**Source material:**
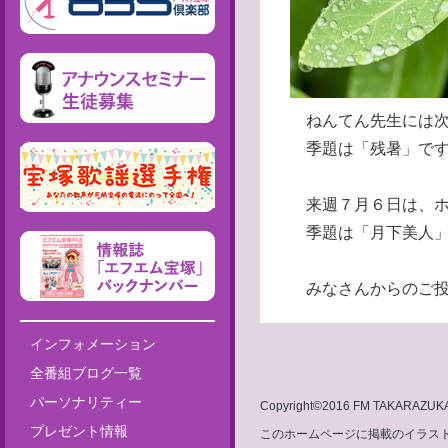
ねんてん先生には次
季題は「残暑」です
来週７月６日は、ホ
季題は「月下美人」
みなさんからのご投
インフォメーション
全番組ブログ一覧
パーソナリティー
Copyright©2016 FM TAKARAZUKA 8
プレゼント情報
このホームページに掲載のイラスト・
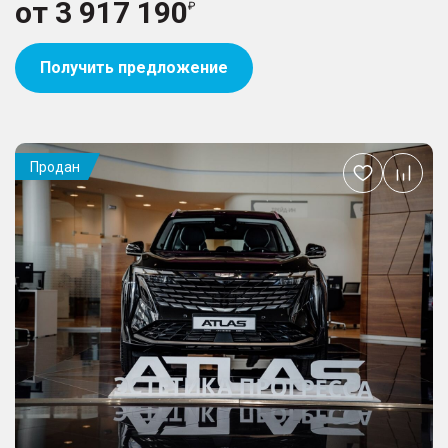
от
3 917 190
Получить предложение
Продан
Добавить
в
избранное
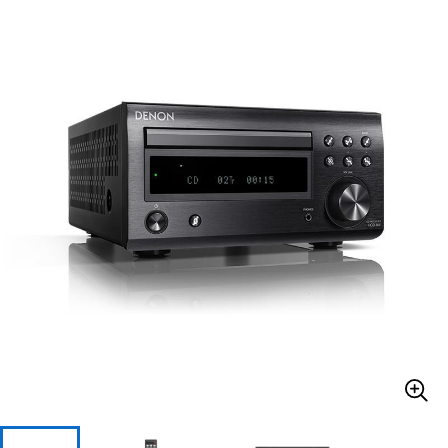
ベース
ウクレレ
ドラム
パーカッション
キーボード
電子ピアノ
管楽器
その他楽器
アンプ
エフェクター
DJ機器
DTM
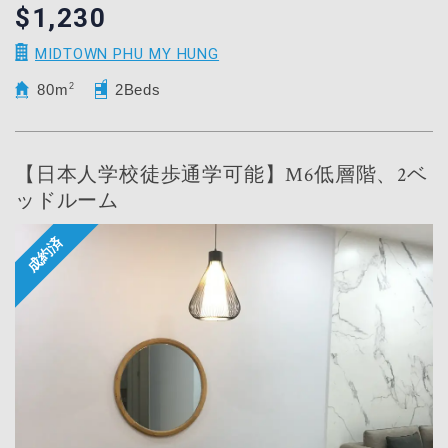
$1,230
MIDTOWN PHU MY HUNG
80m
2
2Beds
【日本人学校徒歩通学可能】M6低層階、2ベ
ッドルーム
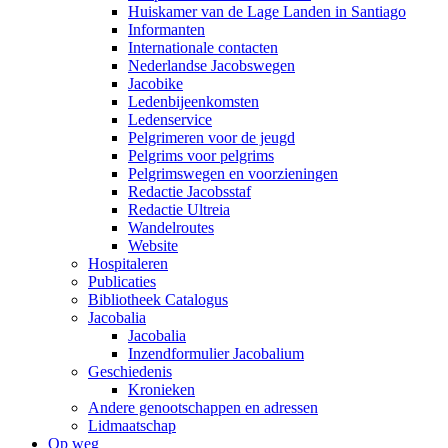
Huiskamer van de Lage Landen in Santiago
Informanten
Internationale contacten
Nederlandse Jacobswegen
Jacobike
Ledenbijeenkomsten
Ledenservice
Pelgrimeren voor de jeugd
Pelgrims voor pelgrims
Pelgrimswegen en voorzieningen
Redactie Jacobsstaf
Redactie Ultreia
Wandelroutes
Website
Hospitaleren
Publicaties
Bibliotheek Catalogus
Jacobalia
Jacobalia
Inzendformulier Jacobalium
Geschiedenis
Kronieken
Andere genootschappen en adressen
Lidmaatschap
Op weg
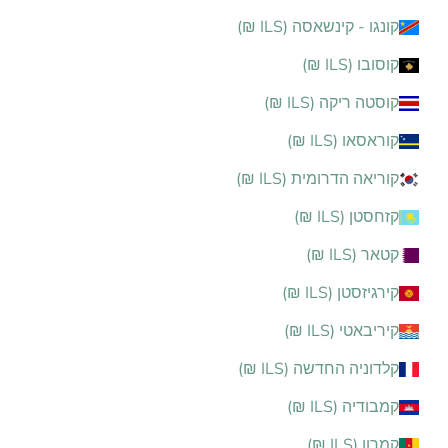
קונגו - קינשאסה (ILS ₪)
קוסובו (ILS ₪)
קוסטה ריקה (ILS ₪)
קוראסאו (ILS ₪)
קוריאה הדרומית (ILS ₪)
קזחסטן (ILS ₪)
קטאר (ILS ₪)
קירגיזסטן (ILS ₪)
קיריבאטי (ILS ₪)
קלדוניה החדשה (ILS ₪)
קמבודיה (ILS ₪)
קמרון (ILS ₪)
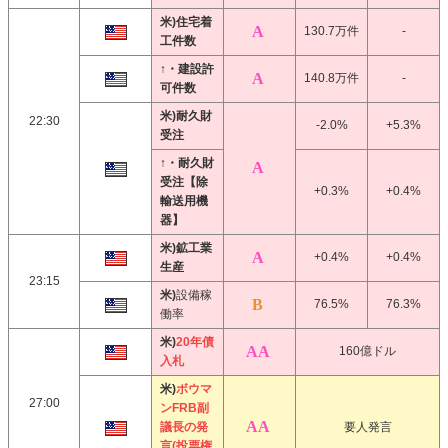
米)住宅着
130.7万件
-
工件数
↑・建設許
140.8万件
-
可件数
米)耐久財
22:30
-2.0%
+5.3%
受注
↑・耐久財
受注【除
+0.3%
+0.4%
輸送用機
器】
米)鉱工業
+0.4%
+0.4%
生産
23:15
米)
設備稼
76.5%
76.3%
働率
米)
20年債
160億ドル
入札
米)
ボウマ
27:00
ンFRB副
議長の発
要人発言
言(投票権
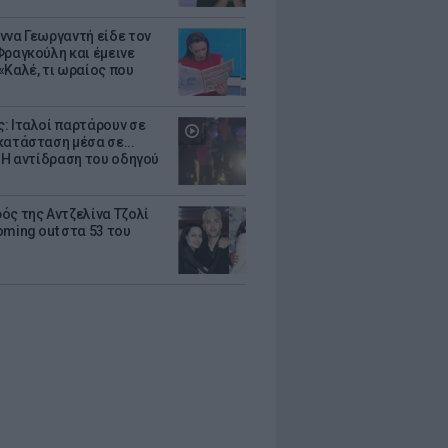
ννα Γεωργαντή είδε τον
Φραγκούλη και έμεινε
«Καλέ, τι ωραίος που
: Ιταλοί παρτάρουν σε
κατάσταση μέσα σε...
- Η αντίδραση του οδηγού
ός της Αντζελίνα Τζολί
oming out στα 53 του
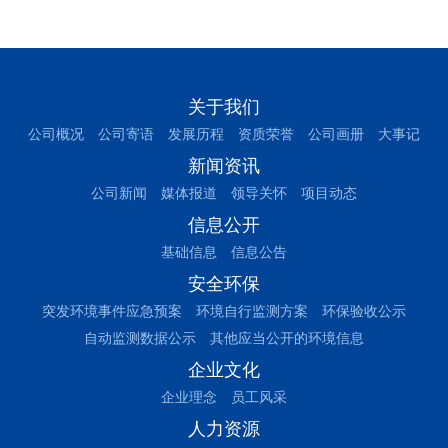
关于我们
公司概况
公司寄语
发展历程
资质荣誉
公司画册
大事记
新闻资讯
公司新闻
媒体报道
领导关怀
项目动态
信息公开
基础信息
信息公告
安全环保
突发环境事件应急预案
环境自行监测方案
环保验收公示
自动监测数据公示
其他应当公开的环境信息
企业文化
企业理念
员工风采
人力资源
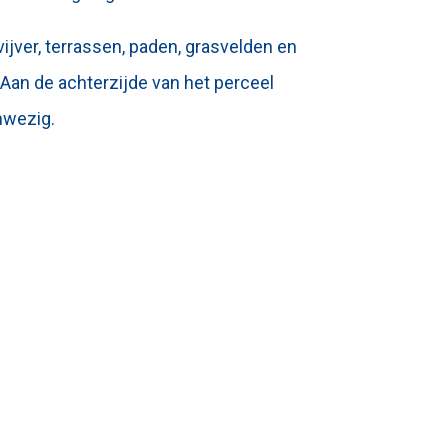
jver, terrassen, paden, grasvelden en
 Aan de achterzijde van het perceel
nwezig.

**Description of the task:** Exactly as written, restate the listing above with its pictures omitted.

**Your solution:**
ねんてん先生には次
季題は「残暑」です
来週７月６日は、ホ
季題は「月下美人」
みなさんからのご投
インフォメーション
全番組ブログ一覧
パーソナリティー
Copyright©2016 FM TAKARAZUKA 8
プレゼント情報
このホームページに掲載のイラスト・
от
3 917 190
Получить предложение
Продан
Добавить
в
избранное
ベース
ウクレレ
ドラム
パーカッション
キーボード
電子ピアノ
管楽器
その他楽器
アンプ
エフェクター
DJ機器
DTM
$1,230
MIDTOWN PHU MY HUNG
80m
2
2Beds
【日本人学校徒歩通学可能】M6低層階、2ベ
ッドルーム
Huiskamer van de Lage Landen in Santiago
Informanten
Internationale contacten
Nederlandse Jacobswegen
Jacobike
Ledenbijeenkomsten
Ledenservice
Pelgrimeren voor de jeugd
Pelgrims voor pelgrims
Pelgrimswegen en voorzieningen
Redactie Jacobsstaf
Redactie Ultreia
Wandelroutes
Website
Hospitaleren
Publicaties
Bibliotheek Catalogus
Jacobalia
Jacobalia
Inzendformulier Jacobalium
Geschiedenis
Kronieken
Andere genootschappen en adressen
Lidmaatschap
Op weg
קונגו - קינשאסה (ILS ₪)
קוסובו (ILS ₪)
קוסטה ריקה (ILS ₪)
קוראסאו (ILS ₪)
קוריאה הדרומית (ILS ₪)
קזחסטן (ILS ₪)
קטאר (ILS ₪)
קירגיזסטן (ILS ₪)
קיריבאטי (ILS ₪)
קלדוניה החדשה (ILS ₪)
קמבודיה (ILS ₪)
קמרון (ILS ₪)
米)住宅着
130.7万件
-
工件数
↑・建設許
140.8万件
-
可件数
米)耐久財
22:30
-2.0%
+5.3%
受注
↑・耐久財
受注【除
+0.3%
+0.4%
輸送用機
器】
米)鉱工業
+0.4%
+0.4%
生産
23:15
米)
設備稼
76.5%
76.3%
働率
米)
20年債
160億ドル
入札
米)
ボウマ
27:00
ンFRB副
議長の発
要人発言
言(投票権
ννα Γεωργαντή είδε τον
Φραγκούλη και έμεινε
«Καλέ, τι ωραίος που
: Ιταλοί παρτάρουν σε
κατάσταση μέσα σε...
- Η αντίδραση του οδηγού
ός της Αντζελίνα Τζολί
oming out στα 53 του
关于我们
公司概况
公司寄语
发展历程
资质荣誉
公司画册
大事记
新闻资讯
公司新闻
媒体报道
领导关怀
项目动态
信息公开
基础信息
信息公告
安全环保
突发环境事件应急预案
环境自行监测方案
环保验收公示
自动监测数据公示
其他应当公开的环境信息
企业文化
企业理念
员工风采
人力资源
jver, terrassen, paden, grasvelden en
 Aan de achterzijde van het perceel
nwezig.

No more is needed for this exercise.